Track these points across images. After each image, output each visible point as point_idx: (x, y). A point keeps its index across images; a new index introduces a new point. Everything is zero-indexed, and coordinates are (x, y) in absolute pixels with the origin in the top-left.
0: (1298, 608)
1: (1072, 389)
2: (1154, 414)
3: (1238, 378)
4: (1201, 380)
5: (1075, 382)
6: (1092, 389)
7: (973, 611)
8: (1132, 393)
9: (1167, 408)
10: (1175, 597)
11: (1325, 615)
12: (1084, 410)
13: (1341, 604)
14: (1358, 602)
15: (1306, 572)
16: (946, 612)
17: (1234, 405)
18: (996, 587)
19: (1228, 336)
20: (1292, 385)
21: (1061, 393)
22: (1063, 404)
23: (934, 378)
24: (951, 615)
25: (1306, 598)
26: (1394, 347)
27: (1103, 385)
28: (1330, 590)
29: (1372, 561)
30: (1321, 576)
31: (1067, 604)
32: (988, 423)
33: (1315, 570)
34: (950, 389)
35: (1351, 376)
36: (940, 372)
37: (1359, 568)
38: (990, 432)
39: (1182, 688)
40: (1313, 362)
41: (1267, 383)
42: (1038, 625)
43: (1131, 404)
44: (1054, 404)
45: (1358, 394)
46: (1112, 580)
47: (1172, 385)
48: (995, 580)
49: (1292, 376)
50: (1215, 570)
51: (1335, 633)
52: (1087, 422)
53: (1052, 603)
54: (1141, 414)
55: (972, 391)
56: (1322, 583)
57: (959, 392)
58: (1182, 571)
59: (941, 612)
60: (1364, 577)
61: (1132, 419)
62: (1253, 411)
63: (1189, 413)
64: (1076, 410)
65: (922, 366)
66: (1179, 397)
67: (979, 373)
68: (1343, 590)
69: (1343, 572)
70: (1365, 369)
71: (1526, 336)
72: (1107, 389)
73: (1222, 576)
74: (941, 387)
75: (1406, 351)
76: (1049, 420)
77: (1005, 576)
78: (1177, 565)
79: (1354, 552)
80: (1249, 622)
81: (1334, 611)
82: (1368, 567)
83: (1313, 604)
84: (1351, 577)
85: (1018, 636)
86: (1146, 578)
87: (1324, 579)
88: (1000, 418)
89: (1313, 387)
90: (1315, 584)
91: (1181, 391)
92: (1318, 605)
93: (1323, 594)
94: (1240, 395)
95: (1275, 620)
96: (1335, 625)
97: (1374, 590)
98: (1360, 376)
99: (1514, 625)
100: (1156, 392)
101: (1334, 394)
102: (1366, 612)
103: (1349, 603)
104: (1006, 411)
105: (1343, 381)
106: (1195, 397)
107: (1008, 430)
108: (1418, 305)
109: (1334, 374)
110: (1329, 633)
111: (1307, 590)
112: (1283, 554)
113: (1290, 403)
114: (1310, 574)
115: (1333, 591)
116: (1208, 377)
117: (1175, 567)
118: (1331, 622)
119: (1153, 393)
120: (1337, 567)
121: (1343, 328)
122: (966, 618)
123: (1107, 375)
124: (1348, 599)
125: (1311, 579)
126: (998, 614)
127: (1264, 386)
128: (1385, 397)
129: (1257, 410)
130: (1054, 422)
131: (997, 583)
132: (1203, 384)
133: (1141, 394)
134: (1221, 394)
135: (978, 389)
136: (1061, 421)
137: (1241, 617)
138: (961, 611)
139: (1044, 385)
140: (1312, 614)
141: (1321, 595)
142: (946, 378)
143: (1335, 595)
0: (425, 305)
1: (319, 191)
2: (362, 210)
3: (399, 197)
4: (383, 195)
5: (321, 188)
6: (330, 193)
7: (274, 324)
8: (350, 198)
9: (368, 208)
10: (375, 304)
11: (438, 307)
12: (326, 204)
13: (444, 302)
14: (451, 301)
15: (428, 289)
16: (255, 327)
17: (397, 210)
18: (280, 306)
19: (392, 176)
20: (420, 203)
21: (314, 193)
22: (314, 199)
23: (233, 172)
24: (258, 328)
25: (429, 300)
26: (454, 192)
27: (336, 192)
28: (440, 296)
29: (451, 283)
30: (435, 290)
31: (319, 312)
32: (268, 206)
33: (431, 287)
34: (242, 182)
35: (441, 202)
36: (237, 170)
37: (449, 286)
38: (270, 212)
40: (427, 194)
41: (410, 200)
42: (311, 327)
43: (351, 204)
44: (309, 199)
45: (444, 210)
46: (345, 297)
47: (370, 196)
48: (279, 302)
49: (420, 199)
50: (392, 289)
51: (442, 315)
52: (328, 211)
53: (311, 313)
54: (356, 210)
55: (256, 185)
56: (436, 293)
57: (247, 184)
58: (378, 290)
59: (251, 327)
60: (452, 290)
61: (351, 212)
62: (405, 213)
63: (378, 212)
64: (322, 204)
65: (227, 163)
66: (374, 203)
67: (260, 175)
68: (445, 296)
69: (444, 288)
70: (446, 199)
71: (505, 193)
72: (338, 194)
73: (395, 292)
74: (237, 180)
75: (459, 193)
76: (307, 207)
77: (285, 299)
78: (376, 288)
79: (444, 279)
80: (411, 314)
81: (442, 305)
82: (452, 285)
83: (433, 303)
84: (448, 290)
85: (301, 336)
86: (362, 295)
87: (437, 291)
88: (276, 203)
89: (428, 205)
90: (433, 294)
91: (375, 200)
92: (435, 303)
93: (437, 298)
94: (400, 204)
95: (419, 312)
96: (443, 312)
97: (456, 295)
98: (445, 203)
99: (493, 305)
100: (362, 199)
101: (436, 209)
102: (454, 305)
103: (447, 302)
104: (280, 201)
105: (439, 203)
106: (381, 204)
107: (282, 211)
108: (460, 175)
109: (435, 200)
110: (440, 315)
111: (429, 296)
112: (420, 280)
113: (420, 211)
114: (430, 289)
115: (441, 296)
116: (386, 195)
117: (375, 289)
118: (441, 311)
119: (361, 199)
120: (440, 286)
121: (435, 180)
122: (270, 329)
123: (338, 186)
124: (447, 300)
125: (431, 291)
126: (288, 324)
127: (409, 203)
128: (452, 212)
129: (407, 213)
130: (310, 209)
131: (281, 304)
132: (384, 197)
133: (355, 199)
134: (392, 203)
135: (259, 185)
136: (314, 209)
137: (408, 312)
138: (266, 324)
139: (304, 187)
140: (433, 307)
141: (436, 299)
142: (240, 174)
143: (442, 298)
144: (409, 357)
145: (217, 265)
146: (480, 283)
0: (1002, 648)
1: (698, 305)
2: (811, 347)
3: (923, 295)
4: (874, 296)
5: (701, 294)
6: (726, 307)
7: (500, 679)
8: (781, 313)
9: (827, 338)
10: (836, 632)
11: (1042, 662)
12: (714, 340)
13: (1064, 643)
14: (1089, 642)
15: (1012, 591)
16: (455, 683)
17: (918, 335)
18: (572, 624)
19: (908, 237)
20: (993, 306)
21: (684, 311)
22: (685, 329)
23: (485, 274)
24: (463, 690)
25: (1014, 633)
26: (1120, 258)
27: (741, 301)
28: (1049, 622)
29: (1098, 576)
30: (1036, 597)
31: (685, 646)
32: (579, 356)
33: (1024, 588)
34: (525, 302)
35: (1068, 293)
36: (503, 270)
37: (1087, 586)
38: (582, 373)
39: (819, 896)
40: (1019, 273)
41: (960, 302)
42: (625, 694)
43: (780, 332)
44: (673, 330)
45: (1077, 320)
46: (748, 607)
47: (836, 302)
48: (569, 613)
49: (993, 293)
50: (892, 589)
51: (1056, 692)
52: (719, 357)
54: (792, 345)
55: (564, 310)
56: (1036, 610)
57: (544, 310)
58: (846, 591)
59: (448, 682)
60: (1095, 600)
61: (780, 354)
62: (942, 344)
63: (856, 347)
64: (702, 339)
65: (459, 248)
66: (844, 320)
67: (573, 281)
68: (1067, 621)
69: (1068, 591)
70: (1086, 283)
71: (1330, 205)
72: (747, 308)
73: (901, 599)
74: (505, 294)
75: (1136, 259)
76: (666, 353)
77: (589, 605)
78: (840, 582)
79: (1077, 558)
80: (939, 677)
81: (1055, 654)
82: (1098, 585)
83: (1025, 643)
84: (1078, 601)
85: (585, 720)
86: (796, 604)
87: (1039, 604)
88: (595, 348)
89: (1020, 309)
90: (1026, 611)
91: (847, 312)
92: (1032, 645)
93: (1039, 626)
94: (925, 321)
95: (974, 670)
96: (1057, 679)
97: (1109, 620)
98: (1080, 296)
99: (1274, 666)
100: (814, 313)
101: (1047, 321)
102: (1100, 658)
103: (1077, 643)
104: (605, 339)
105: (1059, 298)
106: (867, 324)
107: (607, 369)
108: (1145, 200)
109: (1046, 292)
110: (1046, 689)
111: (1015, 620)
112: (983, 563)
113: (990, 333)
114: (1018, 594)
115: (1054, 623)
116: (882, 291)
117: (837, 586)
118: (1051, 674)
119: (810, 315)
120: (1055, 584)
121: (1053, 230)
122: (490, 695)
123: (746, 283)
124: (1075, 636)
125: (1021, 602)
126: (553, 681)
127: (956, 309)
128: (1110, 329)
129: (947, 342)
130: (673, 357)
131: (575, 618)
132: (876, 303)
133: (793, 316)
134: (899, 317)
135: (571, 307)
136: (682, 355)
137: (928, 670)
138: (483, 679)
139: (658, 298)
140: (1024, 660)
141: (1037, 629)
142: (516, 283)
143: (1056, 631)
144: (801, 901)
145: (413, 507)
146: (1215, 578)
+===+
• Assigned task: Look back at the entries above and repeat, unchanged, every line from the line holding "105: (1343, 381)" through the line holding "142: (946, 378)".

• Response:
105: (1343, 381)
106: (1195, 397)
107: (1008, 430)
108: (1418, 305)
109: (1334, 374)
110: (1329, 633)
111: (1307, 590)
112: (1283, 554)
113: (1290, 403)
114: (1310, 574)
115: (1333, 591)
116: (1208, 377)
117: (1175, 567)
118: (1331, 622)
119: (1153, 393)
120: (1337, 567)
121: (1343, 328)
122: (966, 618)
123: (1107, 375)
124: (1348, 599)
125: (1311, 579)
126: (998, 614)
127: (1264, 386)
128: (1385, 397)
129: (1257, 410)
130: (1054, 422)
131: (997, 583)
132: (1203, 384)
133: (1141, 394)
134: (1221, 394)
135: (978, 389)
136: (1061, 421)
137: (1241, 617)
138: (961, 611)
139: (1044, 385)
140: (1312, 614)
141: (1321, 595)
142: (946, 378)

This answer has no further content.